━━━ RECORDS SUPPLIED ━━━

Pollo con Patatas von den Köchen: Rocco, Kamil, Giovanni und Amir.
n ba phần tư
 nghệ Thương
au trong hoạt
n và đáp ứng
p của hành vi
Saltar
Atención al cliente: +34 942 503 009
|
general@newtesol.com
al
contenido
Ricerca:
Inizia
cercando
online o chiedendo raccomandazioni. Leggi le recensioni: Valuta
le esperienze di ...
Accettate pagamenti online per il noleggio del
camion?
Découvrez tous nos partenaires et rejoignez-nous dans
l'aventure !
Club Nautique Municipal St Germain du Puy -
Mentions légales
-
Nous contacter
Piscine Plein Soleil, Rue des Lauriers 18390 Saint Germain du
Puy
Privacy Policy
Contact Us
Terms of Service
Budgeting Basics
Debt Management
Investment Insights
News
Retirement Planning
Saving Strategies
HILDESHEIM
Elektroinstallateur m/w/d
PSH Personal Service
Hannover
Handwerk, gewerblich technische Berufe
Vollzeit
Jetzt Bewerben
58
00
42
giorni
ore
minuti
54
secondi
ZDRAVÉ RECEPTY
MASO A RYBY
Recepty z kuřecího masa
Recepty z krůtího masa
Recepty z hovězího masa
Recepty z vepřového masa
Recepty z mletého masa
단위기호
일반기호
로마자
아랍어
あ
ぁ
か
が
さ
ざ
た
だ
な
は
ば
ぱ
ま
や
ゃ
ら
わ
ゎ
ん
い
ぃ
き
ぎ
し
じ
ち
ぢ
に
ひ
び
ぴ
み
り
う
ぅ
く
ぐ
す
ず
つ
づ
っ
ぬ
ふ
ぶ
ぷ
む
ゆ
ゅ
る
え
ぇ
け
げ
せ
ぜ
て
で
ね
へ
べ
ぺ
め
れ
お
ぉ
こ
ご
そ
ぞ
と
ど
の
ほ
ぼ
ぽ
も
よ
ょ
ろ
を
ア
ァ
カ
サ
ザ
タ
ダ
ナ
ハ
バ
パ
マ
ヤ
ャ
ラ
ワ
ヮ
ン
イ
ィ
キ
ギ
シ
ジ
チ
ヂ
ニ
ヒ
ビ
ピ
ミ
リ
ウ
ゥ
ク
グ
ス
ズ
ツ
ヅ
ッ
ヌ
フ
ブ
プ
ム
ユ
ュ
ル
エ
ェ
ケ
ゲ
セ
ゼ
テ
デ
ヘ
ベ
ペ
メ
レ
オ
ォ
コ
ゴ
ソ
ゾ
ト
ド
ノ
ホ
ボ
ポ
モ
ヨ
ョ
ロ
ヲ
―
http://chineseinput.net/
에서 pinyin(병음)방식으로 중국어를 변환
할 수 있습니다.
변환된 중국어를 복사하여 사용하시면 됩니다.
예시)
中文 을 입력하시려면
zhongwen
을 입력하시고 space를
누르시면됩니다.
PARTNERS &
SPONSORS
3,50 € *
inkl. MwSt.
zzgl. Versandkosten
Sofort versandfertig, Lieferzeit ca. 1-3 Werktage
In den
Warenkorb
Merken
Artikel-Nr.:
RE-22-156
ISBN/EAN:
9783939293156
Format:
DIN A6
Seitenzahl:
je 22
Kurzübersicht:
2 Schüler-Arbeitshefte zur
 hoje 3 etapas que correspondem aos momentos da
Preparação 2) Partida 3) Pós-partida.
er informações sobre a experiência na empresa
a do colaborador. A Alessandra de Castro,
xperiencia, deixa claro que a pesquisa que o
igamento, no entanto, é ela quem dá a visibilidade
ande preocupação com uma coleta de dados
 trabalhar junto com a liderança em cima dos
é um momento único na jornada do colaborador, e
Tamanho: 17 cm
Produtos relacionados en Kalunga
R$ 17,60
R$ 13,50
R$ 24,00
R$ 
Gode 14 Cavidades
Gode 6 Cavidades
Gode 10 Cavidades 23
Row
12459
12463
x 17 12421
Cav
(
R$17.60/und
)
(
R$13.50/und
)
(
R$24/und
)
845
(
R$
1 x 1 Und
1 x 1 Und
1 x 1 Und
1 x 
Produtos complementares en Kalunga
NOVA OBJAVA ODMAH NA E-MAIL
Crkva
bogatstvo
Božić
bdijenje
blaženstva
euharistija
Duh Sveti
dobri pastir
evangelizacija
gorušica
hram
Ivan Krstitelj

━━━

- _INSTRUCTION_:
Reproduce the lines above verbatim, beginning with the first line and stopping after the line that contains "online o chiedendo".

- _RESULT OF THIS EXERCISE_:
Pollo con Patatas von den Köchen: Rocco, Kamil, Giovanni und Amir.
n ba phần tư
 nghệ Thương
au trong hoạt
n và đáp ứng
p của hành vi
Saltar
Atención al cliente: +34 942 503 009
|
general@newtesol.com
al
contenido
Ricerca:
Inizia
cercando
online o chiedendo raccomandazioni. Leggi le recensioni: Valuta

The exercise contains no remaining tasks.